The department of health, behavioral services and other state departments will offer more recommendations for how to use medicaid to reduce maternal deaths.

“This particular council that we are forming is going to be about pregnancy and pregnant people and their mortality, and really focusing in on that problem,” Dancis said.

In 2022, New Mexico expanded Medicaid coverage during pregnancy to cover appointments through 12 months after giving birth. This was funded partly by $14.4 million in the state budget and additional matching federal funds, said New Mexico Department of Human Services spokesperson Marina Piña.

New Mexico included the expansion in its latest waiver for Medicaid managed care, called Turquoise Care. That coverage begins in July 2024. Federal officials are still reviewing the application for the program but the state Department of Human Services expects partial approval before July and “a full approval” in January 2025, according to Piña.

The waiver request expands the Medicaid home-visiting programs to allow people who’ve already given birth to enroll. These programs include parent coaching and services for people with substance use and behavioral health issues.

Another concern is the patchwork of providers to give necessary care, whether for substance use, medical help or childcare support. In the past decade, at least six New Mexico hospitals closed their maternity wards, meaning many women have to travel farther to receive treatment and give birth.

Labor pains: Delivery rooms closed at a Gallup hospital as employees resign

There are hopes to pay hospitals to slow and stop closures of maternity wards, Dancis said. She told lawmakers the state is planning for payments to rural hospitals with obstetrics wards, saying that will try to address hospital concerns with higher overhead, and requiring specialized care for a low volume of patients.
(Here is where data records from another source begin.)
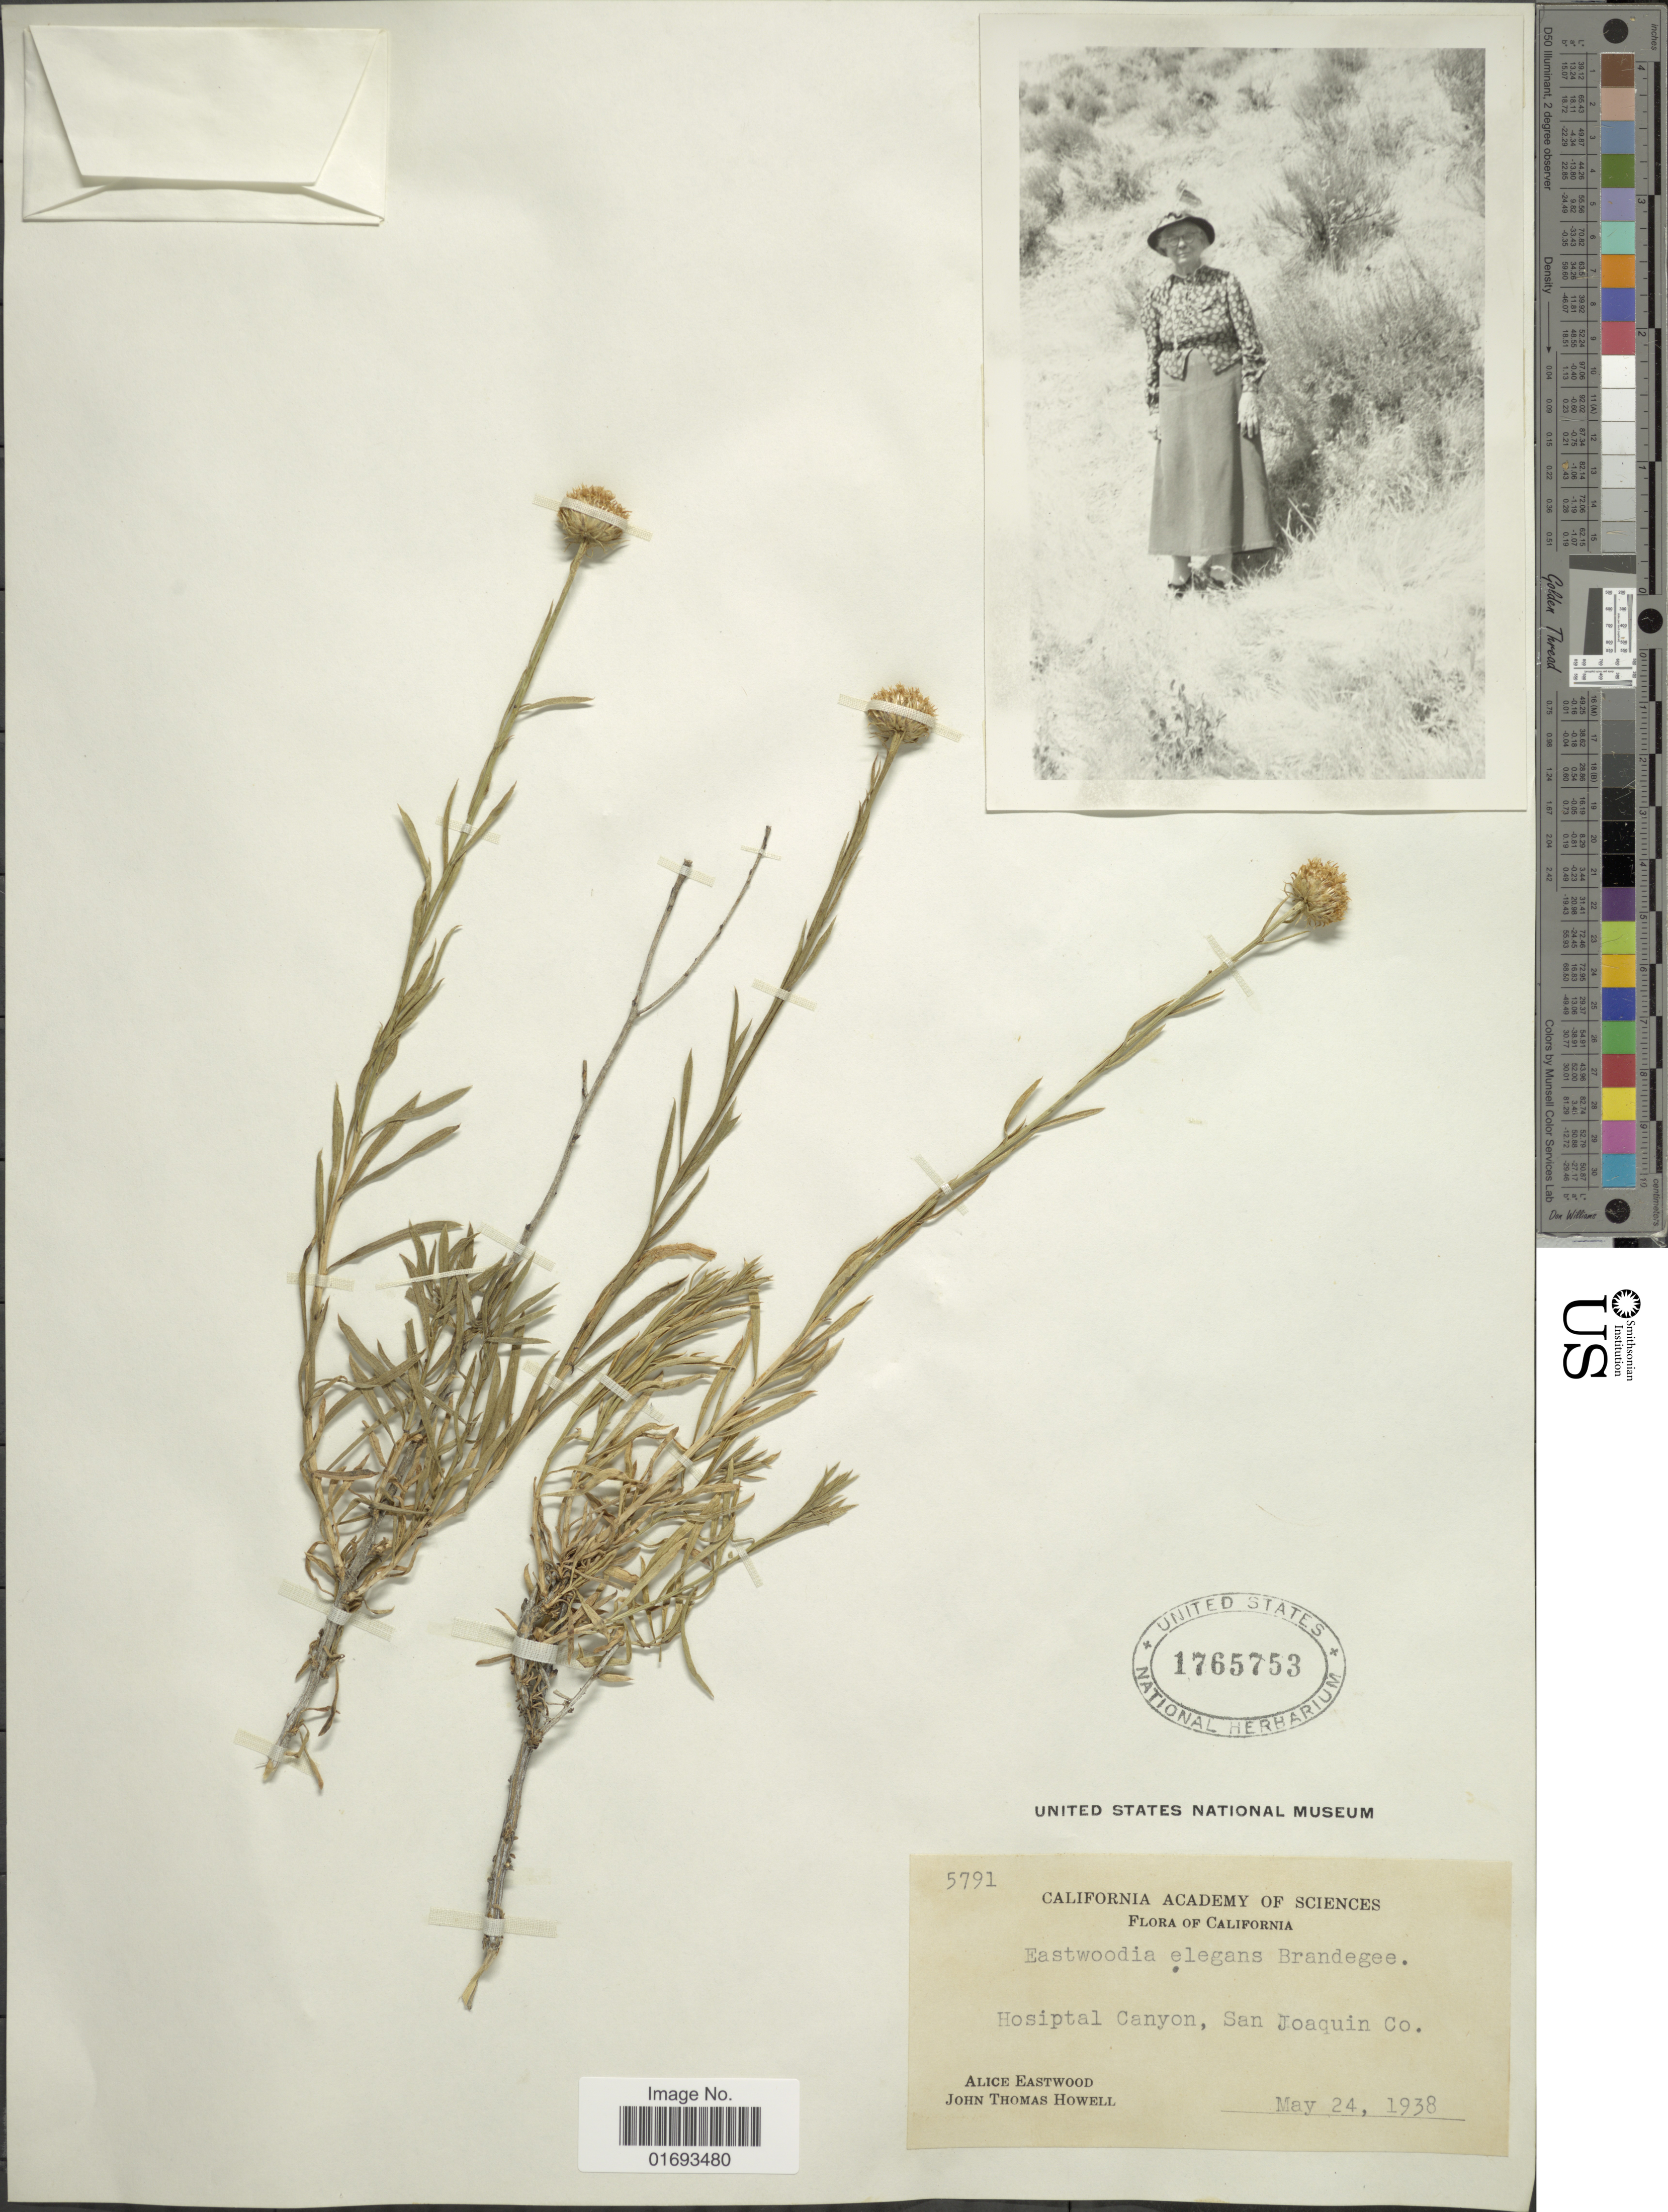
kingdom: Plantae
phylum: Tracheophyta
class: Magnoliopsida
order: Asterales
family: Asteraceae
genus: Eastwoodia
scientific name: Eastwoodia elegans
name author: Brandegee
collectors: A. Eastwood & J. T. Howell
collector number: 5791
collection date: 1938-05-24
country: United States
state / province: California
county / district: San Joaquin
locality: Hospital Canyon, San Joaquin Co.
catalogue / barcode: US 1765753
She also said the state is in the beginning stages of a broader telehealth program to “reduce people’s need to be on the road and traveling for services.”

At the end of the presentation, Sen. Gerald Ortiz y Pino (D-Albuquerque) asked if drugs used in medication-assisted treatments to treat opioid addiction – such as methadone and suboxone – impact a fetus if used during pregnancy.

Reese responded that she is “not a clinical expert in this issue,” but said that they are life-saving treatments.

“It is absolutely recommended and best practice for people who are navigating an opioid-use disorder to have this treatment made available to them,” she said.